━━ INPUT RECORDS

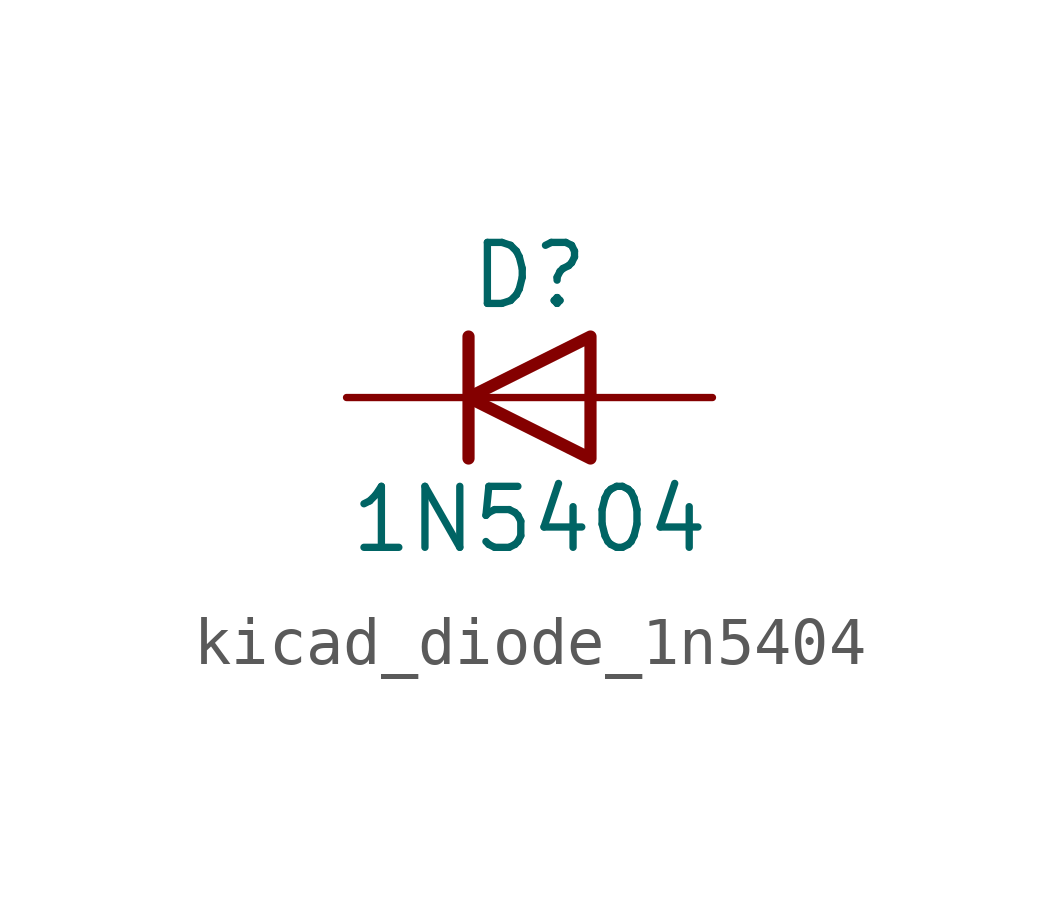
<source format=kicad_sym>
(kicad_symbol_lib
  (version 20220914)
  (generator kicad_symbol_editor)
  (symbol "kicad_diode_1n5404"
    (pin_numbers hide)
    (pin_names hide)
    (property "Reference" "D"
      (at 0 2.54 0)
      (effects (font (size 1.27 1.27))))
    (property "Value" "1N5404"
      (at 0 -2.54 0)
      (effects (font (size 1.27 1.27))))
    (symbol "kicad_diode_1n5404_0_1"
      (polyline (pts (xy -1.27 1.27) (xy -1.27 -1.27)) (stroke (width 0.254) (type default)) (fill (type none)))
      (polyline (pts (xy 1.27 0) (xy -1.27 0)) (stroke (width 0) (type default)) (fill (type none)))
      (polyline (pts (xy 1.27 1.27) (xy 1.27 -1.27) (xy -1.27 0) (xy 1.27 1.27)) (stroke (width 0.254) (type default)) (fill (type none))))
    (symbol "kicad_diode_1n5404_1_1"
      (pin passive line (at -3.81 0 0) (length 2.54) (name "K" (effects (font (size 1.27 1.27)))) (number "1" (effects (font (size 1.27 1.27)))))
      (pin passive line (at 3.81 0 180) (length 2.54) (name "A" (effects (font (size 1.27 1.27)))) (number "2" (effects (font (size 1.27 1.27))))))))
</source>
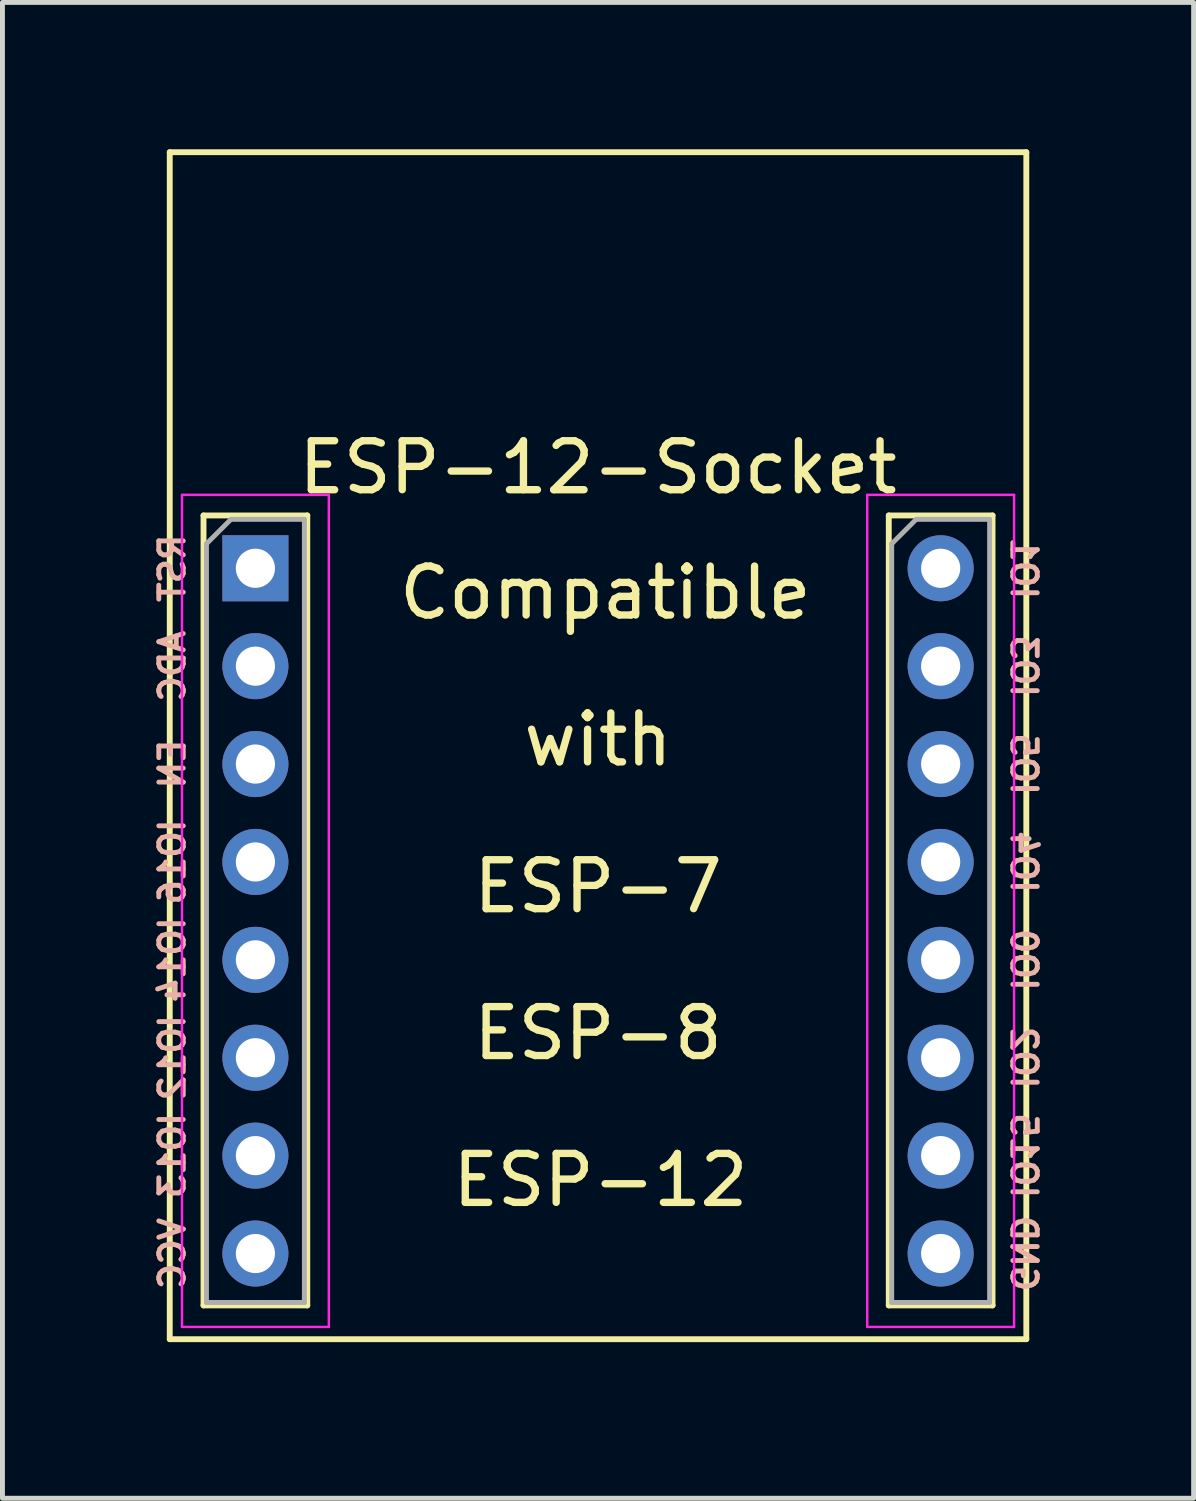
<source format=kicad_pcb>
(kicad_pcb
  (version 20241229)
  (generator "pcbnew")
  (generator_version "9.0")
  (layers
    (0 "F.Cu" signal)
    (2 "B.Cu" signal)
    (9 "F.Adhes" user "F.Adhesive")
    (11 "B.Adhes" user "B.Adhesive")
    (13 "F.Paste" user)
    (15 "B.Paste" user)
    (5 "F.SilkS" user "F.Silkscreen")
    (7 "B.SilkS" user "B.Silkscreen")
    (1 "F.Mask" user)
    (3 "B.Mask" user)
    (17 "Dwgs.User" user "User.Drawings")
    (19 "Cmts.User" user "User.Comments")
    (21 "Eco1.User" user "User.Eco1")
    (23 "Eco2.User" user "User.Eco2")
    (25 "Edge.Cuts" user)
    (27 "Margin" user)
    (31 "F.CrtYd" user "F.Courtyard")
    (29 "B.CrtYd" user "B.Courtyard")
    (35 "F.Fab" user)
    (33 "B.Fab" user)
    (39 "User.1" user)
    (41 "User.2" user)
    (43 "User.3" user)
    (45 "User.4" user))
  (footprint "ESP-12-Socket"
    (layer "F.Cu")
    (at 0.418 24.31)
    (property "Reference" "ESP-12-Socket" (at 8.75 -17.81 0) (layer "F.SilkS") (effects (font (size 1 1) (thickness 0.15))))
    (attr through_hole)
    (fp_line (start 0 0) (end 0 -24.25) (stroke (width 0.12) (type solid)) (layer "F.SilkS"))
    (fp_line (start 0.69 -16.829) (end 0.69 -0.69) (stroke (width 0.12) (type solid)) (layer "F.SilkS"))
    (fp_line (start 0.69 -16.829) (end 2.81 -16.829) (stroke (width 0.12) (type solid)) (layer "F.SilkS"))
    (fp_line (start 0.69 -0.69) (end 2.81 -0.69) (stroke (width 0.12) (type solid)) (layer "F.SilkS"))
    (fp_line (start 2.81 -16.829) (end 2.81 -0.69) (stroke (width 0.12) (type solid)) (layer "F.SilkS"))
    (fp_line (start 14.69 -16.829) (end 14.69 -0.69) (stroke (width 0.12) (type solid)) (layer "F.SilkS"))
    (fp_line (start 14.69 -16.829) (end 16.81 -16.829) (stroke (width 0.12) (type solid)) (layer "F.SilkS"))
    (fp_line (start 14.69 -0.69) (end 16.81 -0.69) (stroke (width 0.12) (type solid)) (layer "F.SilkS"))
    (fp_line (start 16.81 -16.829) (end 16.81 -0.69) (stroke (width 0.12) (type solid)) (layer "F.SilkS"))
    (fp_line (start 17.5 -24.25) (end 0 -24.25) (stroke (width 0.12) (type solid)) (layer "F.SilkS"))
    (fp_line (start 17.5 0) (end 0 0) (stroke (width 0.12) (type solid)) (layer "F.SilkS"))
    (fp_line (start 17.5 0) (end 17.5 -24.25) (stroke (width 0.12) (type solid)) (layer "F.SilkS"))
    (fp_line (start 0.25 -17.25) (end 0.25 -0.25) (stroke (width 0.05) (type solid)) (layer "F.CrtYd"))
    (fp_line (start 0.25 -0.25) (end 3.25 -0.25) (stroke (width 0.05) (type solid)) (layer "F.CrtYd"))
    (fp_line (start 3.25 -17.25) (end 0.25 -17.25) (stroke (width 0.05) (type solid)) (layer "F.CrtYd"))
    (fp_line (start 3.25 -0.25) (end 3.25 -17.25) (stroke (width 0.05) (type solid)) (layer "F.CrtYd"))
    (fp_line (start 14.25 -17.25) (end 14.25 -0.25) (stroke (width 0.05) (type solid)) (layer "F.CrtYd"))
    (fp_line (start 14.25 -0.25) (end 17.25 -0.25) (stroke (width 0.05) (type solid)) (layer "F.CrtYd"))
    (fp_line (start 17.25 -17.25) (end 14.25 -17.25) (stroke (width 0.05) (type solid)) (layer "F.CrtYd"))
    (fp_line (start 17.25 -0.25) (end 17.25 -17.25) (stroke (width 0.05) (type solid)) (layer "F.CrtYd"))
    (fp_line (start 0.75 -16.25) (end 1.25 -16.75) (stroke (width 0.1) (type solid)) (layer "F.Fab"))
    (fp_line (start 0.75 -0.75) (end 0.75 -16.25) (stroke (width 0.1) (type solid)) (layer "F.Fab"))
    (fp_line (start 1.25 -16.75) (end 2.75 -16.75) (stroke (width 0.1) (type solid)) (layer "F.Fab"))
    (fp_line (start 2.75 -16.75) (end 2.75 -0.75) (stroke (width 0.1) (type solid)) (layer "F.Fab"))
    (fp_line (start 2.75 -0.75) (end 0.75 -0.75) (stroke (width 0.1) (type solid)) (layer "F.Fab"))
    (fp_line (start 14.75 -16.25) (end 15.25 -16.75) (stroke (width 0.1) (type solid)) (layer "F.Fab"))
    (fp_line (start 14.75 -0.75) (end 14.75 -16.25) (stroke (width 0.1) (type solid)) (layer "F.Fab"))
    (fp_line (start 15.25 -16.75) (end 16.75 -16.75) (stroke (width 0.1) (type solid)) (layer "F.Fab"))
    (fp_line (start 16.75 -16.75) (end 16.75 -0.75) (stroke (width 0.1) (type solid)) (layer "F.Fab"))
    (fp_line (start 16.75 -0.75) (end 14.75 -0.75) (stroke (width 0.1) (type solid)) (layer "F.Fab"))
    (fp_text user "with" (at 8.75 -12.25 0) (layer "F.SilkS") (effects (font (size 1 1) (thickness 0.15))))
    (fp_text user "ESP-12" (at 8.8 -3.25 0) (layer "F.SilkS") (effects (font (size 1 1) (thickness 0.15))))
    (fp_text user "ESP-8" (at 8.75 -6.25 0) (layer "F.SilkS") (effects (font (size 1 1) (thickness 0.15))))
    (fp_text user "Compatible" (at 8.9 -15.25 0) (layer "F.SilkS") (effects (font (size 1 1) (thickness 0.15))))
    (fp_text user "ESP-7" (at 8.75 -9.25 0) (layer "F.SilkS") (effects (font (size 1 1) (thickness 0.15))))
    (fp_text user "VCC" (at 0.05 -1.75 90) (unlocked yes) (layer "B.SilkS") (effects (font (size 0.5 0.5) (thickness 0.1)) (justify mirror)))
    (fp_text user "IO3" (at 17.45 -13.75 270) (unlocked yes) (layer "B.SilkS") (effects (font (size 0.5 0.5) (thickness 0.1)) (justify mirror)))
    (fp_text user "IO14" (at 0.05 -7.75 90) (unlocked yes) (layer "B.SilkS") (effects (font (size 0.5 0.5) (thickness 0.1)) (justify mirror)))
    (fp_text user "IO0" (at 17.45 -7.75 270) (unlocked yes) (layer "B.SilkS") (effects (font (size 0.5 0.5) (thickness 0.1)) (justify mirror)))
    (fp_text user "RST" (at 0.05 -15.75 90) (unlocked yes) (layer "B.SilkS") (effects (font (size 0.5 0.5) (thickness 0.1)) (justify mirror)))
    (fp_text user "EN" (at 0.05 -11.75 90) (unlocked yes) (layer "B.SilkS") (effects (font (size 0.5 0.5) (thickness 0.1)) (justify mirror)))
    (fp_text user "IO2" (at 17.45 -5.75 270) (unlocked yes) (layer "B.SilkS") (effects (font (size 0.5 0.5) (thickness 0.1)) (justify mirror)))
    (fp_text user "IO1" (at 17.45 -15.75 270) (unlocked yes) (layer "B.SilkS") (effects (font (size 0.5 0.5) (thickness 0.1)) (justify mirror)))
    (fp_text user "GND" (at 17.45 -1.75 270) (unlocked yes) (layer "B.SilkS") (effects (font (size 0.5 0.5) (thickness 0.1)) (justify mirror)))
    (fp_text user "IO15" (at 17.45 -3.75 270) (unlocked yes) (layer "B.SilkS") (effects (font (size 0.5 0.5) (thickness 0.1)) (justify mirror)))
    (fp_text user "ADC" (at 0.05 -13.75 90) (unlocked yes) (layer "B.SilkS") (effects (font (size 0.5 0.5) (thickness 0.1)) (justify mirror)))
    (fp_text user "IO16" (at 0.05 -9.75 90) (unlocked yes) (layer "B.SilkS") (effects (font (size 0.5 0.5) (thickness 0.1)) (justify mirror)))
    (fp_text user "IO5" (at 17.45 -11.75 270) (unlocked yes) (layer "B.SilkS") (effects (font (size 0.5 0.5) (thickness 0.1)) (justify mirror)))
    (fp_text user "IO13" (at 0.05 -3.75 90) (unlocked yes) (layer "B.SilkS") (effects (font (size 0.5 0.5) (thickness 0.1)) (justify mirror)))
    (fp_text user "IO12" (at 0.05 -5.75 90) (unlocked yes) (layer "B.SilkS") (effects (font (size 0.5 0.5) (thickness 0.1)) (justify mirror)))
    (fp_text user "IO4" (at 17.45 -9.75 270) (unlocked yes) (layer "B.SilkS") (effects (font (size 0.5 0.5) (thickness 0.1)) (justify mirror)))
    (pad "1" thru_hole rect (at 1.75 -15.75) (size 1.35 1.35) (drill 0.8) (layers "*.Cu" "*.Mask"))
    (pad "2" thru_hole oval (at 1.75 -13.75) (size 1.35 1.35) (drill 0.8) (layers "*.Cu" "*.Mask"))
    (pad "3" thru_hole oval (at 1.75 -11.75) (size 1.35 1.35) (drill 0.8) (layers "*.Cu" "*.Mask"))
    (pad "4" thru_hole oval (at 1.75 -9.75) (size 1.35 1.35) (drill 0.8) (layers "*.Cu" "*.Mask"))
    (pad "5" thru_hole oval (at 1.75 -7.75) (size 1.35 1.35) (drill 0.8) (layers "*.Cu" "*.Mask"))
    (pad "6" thru_hole oval (at 1.75 -5.75) (size 1.35 1.35) (drill 0.8) (layers "*.Cu" "*.Mask"))
    (pad "7" thru_hole oval (at 1.75 -3.75) (size 1.35 1.35) (drill 0.8) (layers "*.Cu" "*.Mask"))
    (pad "8" thru_hole oval (at 1.75 -1.75) (size 1.35 1.35) (drill 0.8) (layers "*.Cu" "*.Mask"))
    (pad "15" thru_hole oval (at 15.75 -1.75) (size 1.35 1.35) (drill 0.8) (layers "*.Cu" "*.Mask"))
    (pad "16" thru_hole oval (at 15.75 -3.75) (size 1.35 1.35) (drill 0.8) (layers "*.Cu" "*.Mask"))
    (pad "17" thru_hole oval (at 15.75 -5.75) (size 1.35 1.35) (drill 0.8) (layers "*.Cu" "*.Mask"))
    (pad "18" thru_hole oval (at 15.75 -7.75) (size 1.35 1.35) (drill 0.8) (layers "*.Cu" "*.Mask"))
    (pad "19" thru_hole oval (at 15.75 -9.75) (size 1.35 1.35) (drill 0.8) (layers "*.Cu" "*.Mask"))
    (pad "20" thru_hole oval (at 15.75 -11.75) (size 1.35 1.35) (drill 0.8) (layers "*.Cu" "*.Mask"))
    (pad "21" thru_hole oval (at 15.75 -13.75) (size 1.35 1.35) (drill 0.8) (layers "*.Cu" "*.Mask"))
    (pad "22" thru_hole circle (at 15.75 -15.75) (size 1.35 1.35) (drill 0.8) (layers "*.Cu" "*.Mask")))
  (gr_rect
    (start -3 -3)
    (end 21.336 27.56)
    (stroke (width 0.1) (type default))
    (fill no)
    (layer "Edge.Cuts")))
</source>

━━━━

- _TASK BRIEF_
Within the entries above, find the string "Adhes" and return each line that holds it.

- _ANSWER TO THIS PROBLEM_
    (9 "F.Adhes" user "F.Adhesive")
    (11 "B.Adhes" user "B.Adhesive")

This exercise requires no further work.